Verilen veriler:
┌────────
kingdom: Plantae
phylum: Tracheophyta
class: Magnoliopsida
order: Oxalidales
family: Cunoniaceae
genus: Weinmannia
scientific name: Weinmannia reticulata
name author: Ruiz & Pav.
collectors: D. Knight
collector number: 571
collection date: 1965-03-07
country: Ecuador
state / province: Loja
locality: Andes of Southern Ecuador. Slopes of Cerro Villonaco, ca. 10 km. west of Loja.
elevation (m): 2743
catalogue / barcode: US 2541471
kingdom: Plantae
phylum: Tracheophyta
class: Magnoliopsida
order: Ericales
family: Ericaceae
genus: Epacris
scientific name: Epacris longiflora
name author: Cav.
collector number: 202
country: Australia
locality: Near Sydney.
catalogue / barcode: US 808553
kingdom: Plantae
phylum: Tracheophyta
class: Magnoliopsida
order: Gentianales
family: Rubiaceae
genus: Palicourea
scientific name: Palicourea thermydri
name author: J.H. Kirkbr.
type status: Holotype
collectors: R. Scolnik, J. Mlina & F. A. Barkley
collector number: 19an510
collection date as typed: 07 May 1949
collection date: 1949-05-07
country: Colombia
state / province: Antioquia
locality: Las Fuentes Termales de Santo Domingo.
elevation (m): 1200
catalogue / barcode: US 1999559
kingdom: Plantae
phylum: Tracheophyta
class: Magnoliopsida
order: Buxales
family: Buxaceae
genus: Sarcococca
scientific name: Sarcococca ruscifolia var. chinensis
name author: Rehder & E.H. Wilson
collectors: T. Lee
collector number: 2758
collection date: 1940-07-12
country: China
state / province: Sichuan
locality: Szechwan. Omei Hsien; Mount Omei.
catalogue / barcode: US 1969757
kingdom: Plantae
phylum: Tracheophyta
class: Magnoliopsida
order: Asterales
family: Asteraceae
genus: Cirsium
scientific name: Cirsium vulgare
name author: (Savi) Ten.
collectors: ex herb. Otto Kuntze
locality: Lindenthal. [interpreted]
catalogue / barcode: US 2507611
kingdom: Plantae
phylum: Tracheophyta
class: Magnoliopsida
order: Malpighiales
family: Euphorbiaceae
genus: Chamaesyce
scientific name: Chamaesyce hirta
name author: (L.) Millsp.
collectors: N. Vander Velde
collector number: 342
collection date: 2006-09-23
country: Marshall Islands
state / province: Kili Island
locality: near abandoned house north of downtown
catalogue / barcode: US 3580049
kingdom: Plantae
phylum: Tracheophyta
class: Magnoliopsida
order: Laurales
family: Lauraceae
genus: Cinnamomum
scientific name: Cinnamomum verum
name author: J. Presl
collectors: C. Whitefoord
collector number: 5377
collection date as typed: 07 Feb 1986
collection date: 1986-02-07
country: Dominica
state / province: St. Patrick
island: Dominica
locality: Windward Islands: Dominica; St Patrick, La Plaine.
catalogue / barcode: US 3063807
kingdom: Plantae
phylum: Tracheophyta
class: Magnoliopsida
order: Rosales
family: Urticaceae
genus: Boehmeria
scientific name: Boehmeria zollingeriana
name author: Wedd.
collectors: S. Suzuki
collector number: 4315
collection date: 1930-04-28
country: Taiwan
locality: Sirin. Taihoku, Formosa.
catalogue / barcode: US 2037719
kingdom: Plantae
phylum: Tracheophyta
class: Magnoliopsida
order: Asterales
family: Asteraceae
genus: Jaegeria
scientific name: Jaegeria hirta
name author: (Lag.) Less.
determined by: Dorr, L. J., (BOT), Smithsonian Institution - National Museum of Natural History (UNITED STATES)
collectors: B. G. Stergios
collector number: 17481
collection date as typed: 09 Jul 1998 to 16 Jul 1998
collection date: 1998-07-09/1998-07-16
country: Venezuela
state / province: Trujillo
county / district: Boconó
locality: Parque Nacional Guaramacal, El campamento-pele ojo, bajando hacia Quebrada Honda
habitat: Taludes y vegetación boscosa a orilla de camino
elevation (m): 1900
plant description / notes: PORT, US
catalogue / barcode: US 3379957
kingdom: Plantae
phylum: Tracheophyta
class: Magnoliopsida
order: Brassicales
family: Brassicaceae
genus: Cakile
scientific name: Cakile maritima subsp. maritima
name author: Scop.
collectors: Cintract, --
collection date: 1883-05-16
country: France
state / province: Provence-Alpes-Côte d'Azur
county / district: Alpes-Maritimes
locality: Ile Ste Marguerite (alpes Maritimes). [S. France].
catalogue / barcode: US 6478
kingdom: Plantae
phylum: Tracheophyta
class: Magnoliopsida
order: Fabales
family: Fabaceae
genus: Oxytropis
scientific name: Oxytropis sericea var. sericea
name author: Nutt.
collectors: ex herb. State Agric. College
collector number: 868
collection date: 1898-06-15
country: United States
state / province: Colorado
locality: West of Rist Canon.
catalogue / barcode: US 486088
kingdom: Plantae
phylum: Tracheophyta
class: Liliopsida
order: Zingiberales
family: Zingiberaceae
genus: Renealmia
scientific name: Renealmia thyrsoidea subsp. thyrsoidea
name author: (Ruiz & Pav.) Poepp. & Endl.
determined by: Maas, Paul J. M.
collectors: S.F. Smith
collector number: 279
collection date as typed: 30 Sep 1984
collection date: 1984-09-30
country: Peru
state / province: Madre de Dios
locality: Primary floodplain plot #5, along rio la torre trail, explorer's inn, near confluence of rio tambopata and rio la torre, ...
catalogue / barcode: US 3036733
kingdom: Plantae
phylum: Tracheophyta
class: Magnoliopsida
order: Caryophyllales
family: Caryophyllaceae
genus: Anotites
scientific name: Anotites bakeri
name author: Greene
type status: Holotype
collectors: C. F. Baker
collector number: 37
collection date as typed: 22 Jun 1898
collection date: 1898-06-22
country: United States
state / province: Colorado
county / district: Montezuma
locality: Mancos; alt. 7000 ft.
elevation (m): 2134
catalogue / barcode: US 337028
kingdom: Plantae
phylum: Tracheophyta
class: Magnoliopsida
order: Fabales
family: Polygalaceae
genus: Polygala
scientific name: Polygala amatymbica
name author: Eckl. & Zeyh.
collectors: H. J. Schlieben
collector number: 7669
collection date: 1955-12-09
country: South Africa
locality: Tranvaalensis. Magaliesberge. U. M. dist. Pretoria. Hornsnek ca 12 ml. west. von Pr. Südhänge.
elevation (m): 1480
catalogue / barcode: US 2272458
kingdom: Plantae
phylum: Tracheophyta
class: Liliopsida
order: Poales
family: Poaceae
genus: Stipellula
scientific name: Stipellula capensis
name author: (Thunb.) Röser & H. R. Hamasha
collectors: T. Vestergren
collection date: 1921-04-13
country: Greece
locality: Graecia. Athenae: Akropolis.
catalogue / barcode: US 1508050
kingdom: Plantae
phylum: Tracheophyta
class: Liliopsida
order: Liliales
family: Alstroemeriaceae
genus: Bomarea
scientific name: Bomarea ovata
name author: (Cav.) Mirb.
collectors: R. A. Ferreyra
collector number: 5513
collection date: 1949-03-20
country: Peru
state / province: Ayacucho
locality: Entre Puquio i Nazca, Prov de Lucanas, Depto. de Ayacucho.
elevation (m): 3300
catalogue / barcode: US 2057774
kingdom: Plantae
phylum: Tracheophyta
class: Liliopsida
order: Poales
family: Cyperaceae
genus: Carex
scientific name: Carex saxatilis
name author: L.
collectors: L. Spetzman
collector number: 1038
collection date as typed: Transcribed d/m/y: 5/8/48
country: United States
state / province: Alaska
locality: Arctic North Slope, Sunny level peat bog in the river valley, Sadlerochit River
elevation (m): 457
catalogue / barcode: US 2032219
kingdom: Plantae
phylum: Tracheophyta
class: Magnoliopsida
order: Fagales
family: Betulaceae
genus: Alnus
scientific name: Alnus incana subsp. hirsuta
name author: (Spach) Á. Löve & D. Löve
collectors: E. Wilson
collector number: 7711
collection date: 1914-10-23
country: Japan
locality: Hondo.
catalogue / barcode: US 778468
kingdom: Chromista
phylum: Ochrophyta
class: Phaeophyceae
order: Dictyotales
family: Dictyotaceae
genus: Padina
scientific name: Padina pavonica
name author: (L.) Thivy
└────────
Yapılacak iş: Yukarıdaki satırlardan "collector number: 571" ifadesini içeren satırla başlayıp "collectors: ex herb. Otto Kuntze" ifadesini içeren satırla biten bölümü, iki uçtaki satırlar da dahil olmak üzere aynen aktarın.

Yanıt:
collector number: 571
collection date: 1965-03-07
country: Ecuador
state / province: Loja
locality: Andes of Southern Ecuador. Slopes of Cerro Villonaco, ca. 10 km. west of Loja.
elevation (m): 2743
catalogue / barcode: US 2541471
kingdom: Plantae
phylum: Tracheophyta
class: Magnoliopsida
order: Ericales
family: Ericaceae
genus: Epacris
scientific name: Epacris longiflora
name author: Cav.
collector number: 202
country: Australia
locality: Near Sydney.
catalogue / barcode: US 808553
kingdom: Plantae
phylum: Tracheophyta
class: Magnoliopsida
order: Gentianales
family: Rubiaceae
genus: Palicourea
scientific name: Palicourea thermydri
name author: J.H. Kirkbr.
type status: Holotype
collectors: R. Scolnik, J. Mlina & F. A. Barkley
collector number: 19an510
collection date as typed: 07 May 1949
collection date: 1949-05-07
country: Colombia
state / province: Antioquia
locality: Las Fuentes Termales de Santo Domingo.
elevation (m): 1200
catalogue / barcode: US 1999559
kingdom: Plantae
phylum: Tracheophyta
class: Magnoliopsida
order: Buxales
family: Buxaceae
genus: Sarcococca
scientific name: Sarcococca ruscifolia var. chinensis
name author: Rehder & E.H. Wilson
collectors: T. Lee
collector number: 2758
collection date: 1940-07-12
country: China
state / province: Sichuan
locality: Szechwan. Omei Hsien; Mount Omei.
catalogue / barcode: US 1969757
kingdom: Plantae
phylum: Tracheophyta
class: Magnoliopsida
order: Asterales
family: Asteraceae
genus: Cirsium
scientific name: Cirsium vulgare
name author: (Savi) Ten.
collectors: ex herb. Otto Kuntze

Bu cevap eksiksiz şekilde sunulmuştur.